RIP クリスチャン・ボルタンスキー氏
フランスの現代アーティスト、クリスチャン・ボルタンスキー氏が2021年7月14日に逝去されました。享年76。死因はがんだったそうです。
生と死をテーマに数々の作品を残してきたアーティストだけに、その訃報は大きな喪失感を伴います。もっと作品に触れたかった…と悔しさも感じずにはいられません。
実は、2022年春に宮城県南三陸町に開館予定だった震災伝承施設で展示制作を行う予定だったとのこと。聞けば聞くほど残念な知らせです。
生と死を問い続けたアーティスト
1944年、パリ生まれ。
映像、写真、彫刻、インスタレーションなど多様なメディアを用いて「記憶」「不在」「死」といった普遍的テーマに挑み続けました。
ビスケット缶、キャンドル、古着、数千枚の写真や名前など、無名の個人の痕跡を素材とし、人間の存在の儚さと尊さを表現。
ドクメンタ、ヴェネチア・ビエンナーレ、越後妻有トリエンナーレなど国際展にも多数参加。2016年には高松宮殿下記念世界文化賞を受賞し、フランスを代表する現代美術家として世界に知られました。
日本で出会えるボルタンスキー作品
ベネッセアートサイト「心臓音のアーカイブ」
2008年から続けられているプロジェクト。世界中の人々の心臓音を収集し、恒久的に保存・再生できる小さな美術館です。
自分自身の心臓音を採録して残すことも可能で、「生きた証」をアートとして刻む体験は忘れられません。
館内ショップではトートバッグやレターセットも販売されています。
豊島「ささやきの森」
森の中に無数の短冊が吊るされたインスタレーション。風に揺れる音とともに、亡き人への祈りや記憶を感じられる作品です。
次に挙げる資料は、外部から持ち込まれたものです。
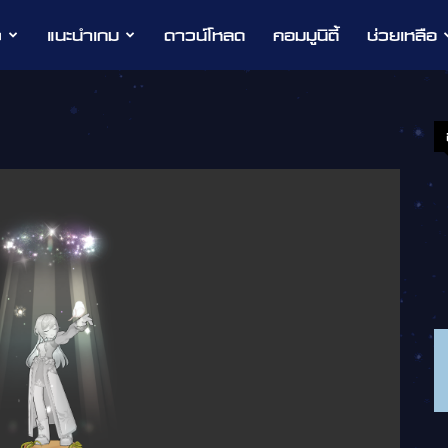
ว
แนะนำเกม
ดาวน์โหลด
คอมมูนิตี้
ช่วยเหลือ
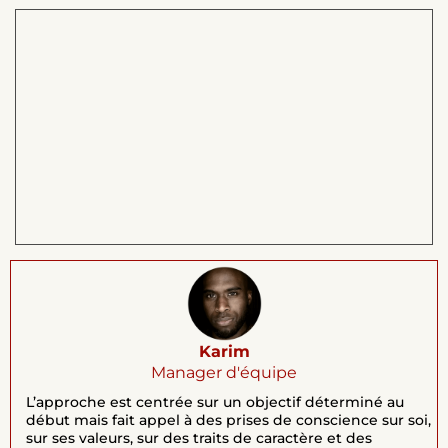
Karim
Manager d'équipe
L’approche est centrée sur un objectif déterminé au
début mais fait appel à des prises de conscience sur soi,
sur ses valeurs, sur des traits de caractère et des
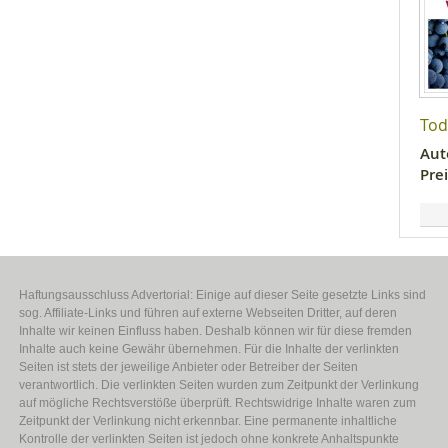
Tod
Aut
Prei
Haftungsausschluss Advertorial: Einige auf dieser Seite gesetzte Links sind
sog. Affiliate-Links und führen auf externe Webseiten Dritter, auf deren
Inhalte wir keinen Einfluss haben. Deshalb können wir für diese fremden
Inhalte auch keine Gewähr übernehmen. Für die Inhalte der verlinkten
Seiten ist stets der jeweilige Anbieter oder Betreiber der Seiten
verantwortlich. Die verlinkten Seiten wurden zum Zeitpunkt der Verlinkung
auf mögliche Rechtsverstöße überprüft. Rechtswidrige Inhalte waren zum
Zeitpunkt der Verlinkung nicht erkennbar. Eine permanente inhaltliche
Kontrolle der verlinkten Seiten ist jedoch ohne konkrete Anhaltspunkte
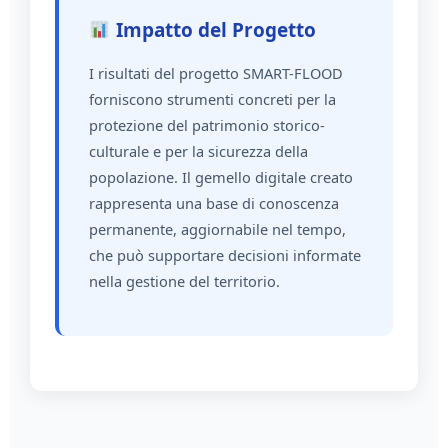
Impatto del Progetto
I risultati del progetto SMART-FLOOD
forniscono strumenti concreti per la
protezione del patrimonio storico-
culturale e per la sicurezza della
popolazione. Il gemello digitale creato
rappresenta una base di conoscenza
permanente, aggiornabile nel tempo,
che può supportare decisioni informate
nella gestione del territorio.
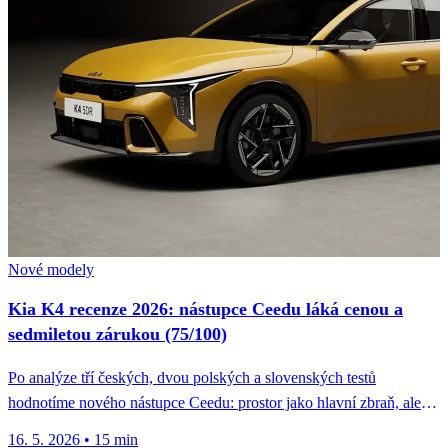
Nové modely
Kia K4 recenze 2026: nástupce Ceedu láká cenou a
sedmiletou zárukou (75/100)
Po analýze tří českých, dvou polských a slovenských testů
hodnotíme nového nástupce Ceedu: prostor jako hlavní zbraň, ale
dvouspojková převodovka...
16. 5. 2026
•
15 min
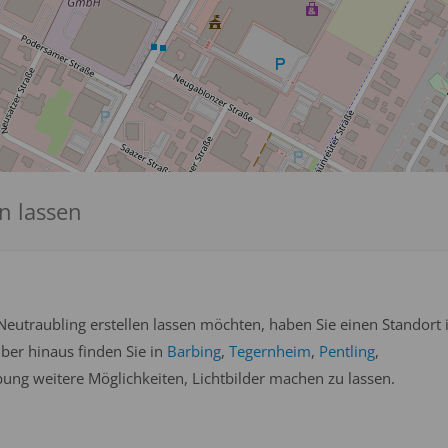
en lassen
eutraubling erstellen lassen möchten, haben Sie einen Standort 
über hinaus finden Sie in
Barbing
,
Tegernheim
,
Pentling
,
ng weitere Möglichkeiten, Lichtbilder machen zu lassen.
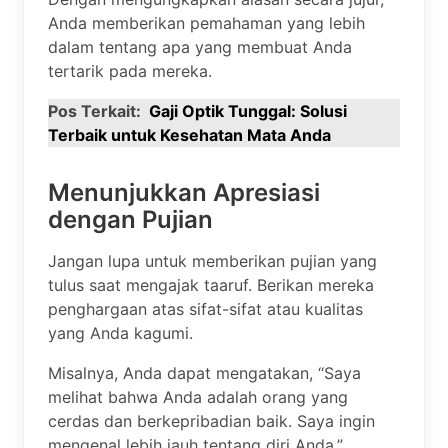
Anda memberikan pemahaman yang lebih
dalam tentang apa yang membuat Anda
tertarik pada mereka.
Pos Terkait:
Gaji Optik Tunggal: Solusi
Terbaik untuk Kesehatan Mata Anda
Menunjukkan Apresiasi
dengan Pujian
Jangan lupa untuk memberikan pujian yang
tulus saat mengajak taaruf. Berikan mereka
penghargaan atas sifat-sifat atau kualitas
yang Anda kagumi.
Misalnya, Anda dapat mengatakan, “Saya
melihat bahwa Anda adalah orang yang
cerdas dan berkepribadian baik. Saya ingin
mengenal lebih jauh tentang diri Anda.”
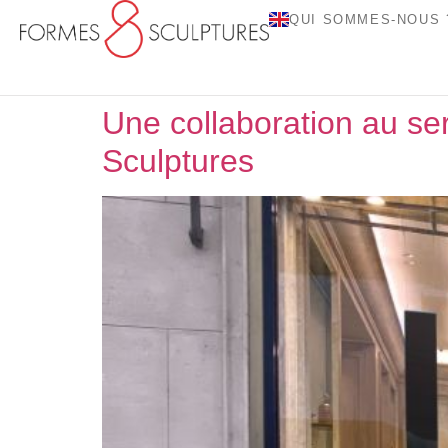
QUI SOMMES-NOUS 
Une collaboration au ser
Sculptures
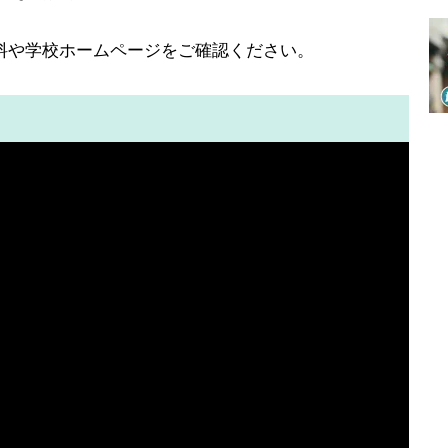
料や学校ホームページをご確認ください。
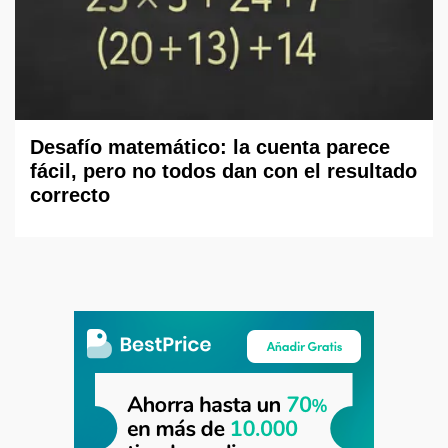
Desafío matemático: la cuenta parece
fácil, pero no todos dan con el resultado
correcto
公開当初には本人によるアーティストトークも行われました。
越後妻有「最後の教室」
廃校となった小学校を舞台にした大規模インスタレーション。かつて学んだ子どもたちの不在を強く感じさせる空間体験は、まさに“死と記憶”を象徴する作品です。
最後に
二年前の大回顧展「クリスチャン・ボルタンスキー − Lifetime」が記憶に新しい方も多いはず。
あの展示を体験した人なら、今回のニュースにより一層の寂しさを感じているのではないでしょうか。
宮城県南三陸町で予定されていた新しい展示については、今後の続報を待ちたいと思います。
心よりご冥福をお祈りいたします。
追記|これ行きました
南三陸で出会ったボルタンスキー
2022年春に開館した南三陸311メモリアル(震災伝承施設)。
ここには、ボルタンスキーが最後に携わった展示のひとつがあります。
実際に訪れてみて感じたのは、「生と死を強く意識させる南三陸という場所だからこそ、彼の作品が心に深く響く」ということ。
震災の記憶と、ボルタンスキーが生涯を通して問い続けた「存在と不在」というテーマが、静かな空間の中で共鳴しているようでした。
作品自体は撮影NGですが、だからこそその場に立ち会ったときの空気や感情が、自分の記憶にしっかり刻まれた気がします。